_YOUR INSTRUCTIONS_
Find the word "English" in the data below and copy each line that holds it.

_RECORDS_
════════════════════

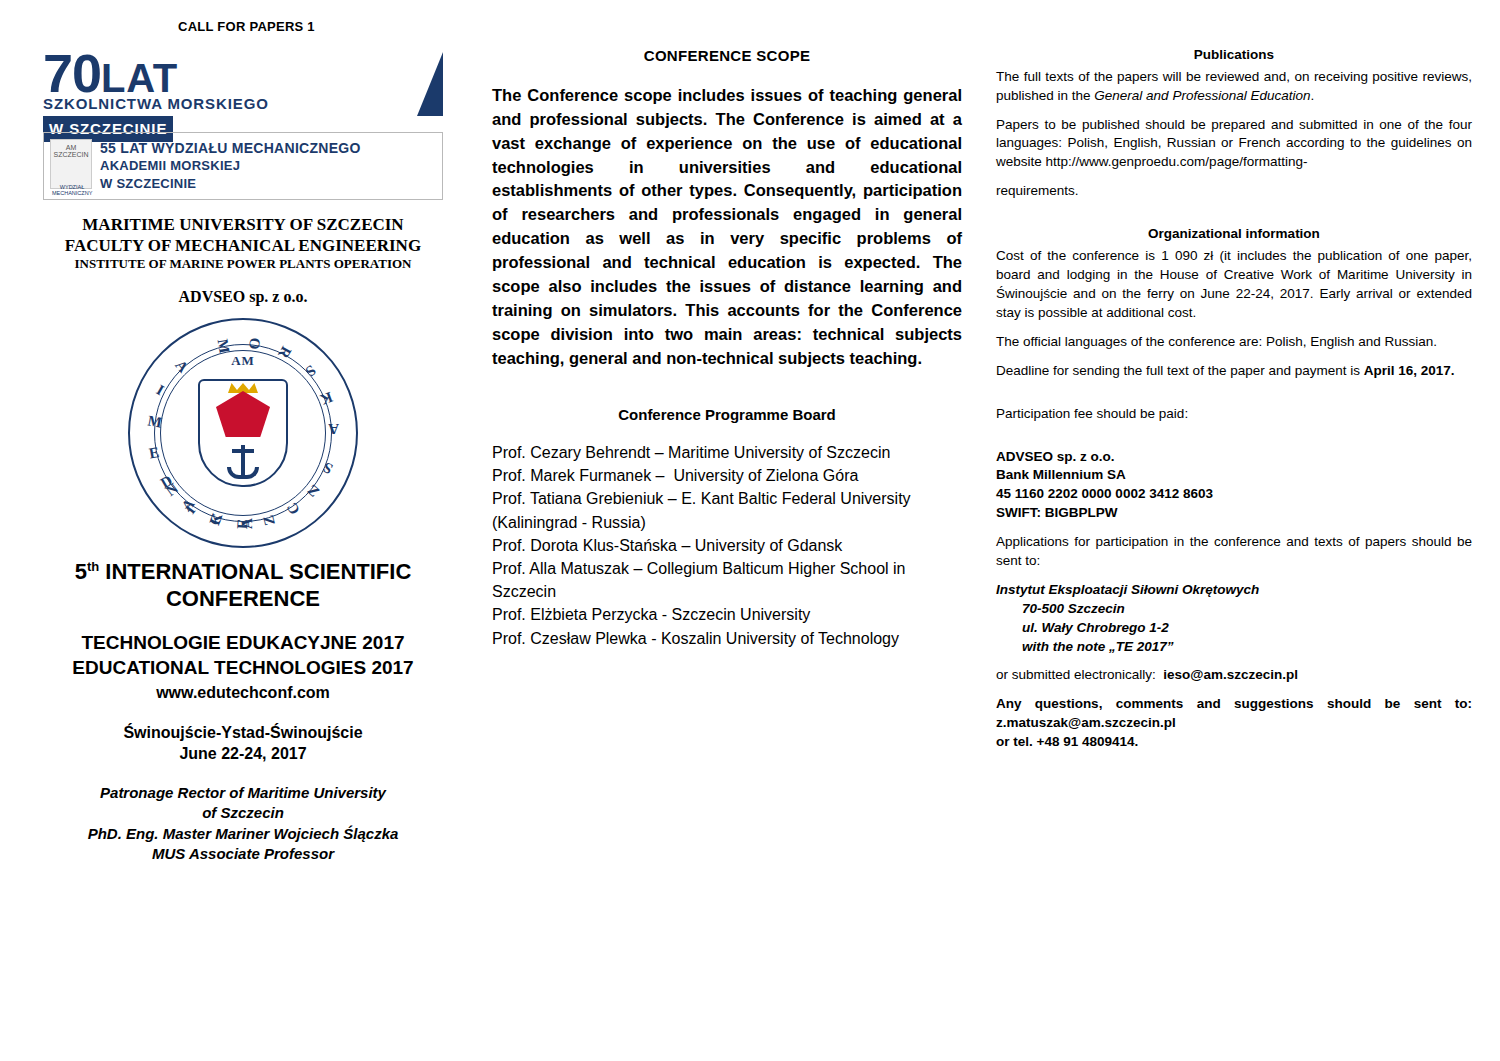CALL FOR PAPERS 1
70LAT
SZKOLNICTWA MORSKIEGO
W SZCZECINIE
AM
SZCZECIN
55 LAT WYDZIAŁU MECHANICZNEGO
AKADEMII MORSKIEJ
W SZCZECINIE
WYDZIAŁ
MECHANICZNY
MARITIME UNIVERSITY OF SZCZECIN
FACULTY OF MECHANICAL ENGINEERING
INSTITUTE OF MARINE POWER PLANTS OPERATION
ADVSEO sp. z o.o.
AM
A K A D E M I A M O R S K A S Z C Z E C I N
5th INTERNATIONAL SCIENTIFIC
CONFERENCE
TECHNOLOGIE EDUKACYJNE 2017
EDUCATIONAL TECHNOLOGIES 2017
www.edutechconf.com
Świnoujście-Ystad-Świnoujście
June 22-24, 2017
Patronage Rector of Maritime University
of Szczecin
PhD. Eng. Master Mariner Wojciech Ślączka
MUS Associate Professor
CONFERENCE SCOPE
The Conference scope includes issues of teaching general and professional subjects. The Conference is aimed at a vast exchange of experience on the use of educational technologies in universities and educational establishments of other types. Consequently, participation of researchers and professionals engaged in general education as well as in very specific problems of professional and technical education is expected. The scope also includes the issues of distance learning and training on simulators. This accounts for the Conference scope division into two main areas: technical subjects teaching, general and non-technical subjects teaching.
Conference Programme Board
Prof. Cezary Behrendt – Maritime University of Szczecin
Prof. Marek Furmanek – University of Zielona Góra
Prof. Tatiana Grebieniuk – E. Kant Baltic Federal University (Kaliningrad - Russia)
Prof. Dorota Klus-Stańska – University of Gdansk
Prof. Alla Matuszak – Collegium Balticum Higher School in Szczecin
Prof. Elżbieta Perzycka - Szczecin University
Prof. Czesław Plewka - Koszalin University of Technology
Publications
The full texts of the papers will be reviewed and, on receiving positive reviews, published in the General and Professional Education.
Papers to be published should be prepared and submitted in one of the four languages: Polish, English, Russian or French according to the guidelines on website http://www.genproedu.com/page/formatting-
requirements.
Organizational information
Cost of the conference is 1 090 zł (it includes the publication of one paper, board and lodging in the House of Creative Work of Maritime University in Świnoujście and on the ferry on June 22-24, 2017. Early arrival or extended stay is possible at additional cost.
The official languages of the conference are: Polish, English and Russian.
Deadline for sending the full text of the paper and payment is April 16, 2017.
Participation fee should be paid:
ADVSEO sp. z o.o.
Bank Millennium SA
45 1160 2202 0000 0002 3412 8603
SWIFT: BIGBPLPW
Applications for participation in the conference and texts of papers should be sent to:
Instytut Eksploatacji Siłowni Okrętowych 70-500 Szczecin ul. Wały Chrobrego 1-2 with the note „TE 2017”
or submitted electronically: ieso@am.szczecin.pl
Any questions, comments and suggestions should be sent to: z.matuszak@am.szczecin.pl
or tel. +48 91 4809414.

════════════════════

_TASK RESPONSE_
Papers to be published should be prepared and submitted in one of the four languages: Polish, English, Russian or French according to the guidelines on website http://www.genproedu.com/page/formatting-
The official languages of the conference are: Polish, English and Russian.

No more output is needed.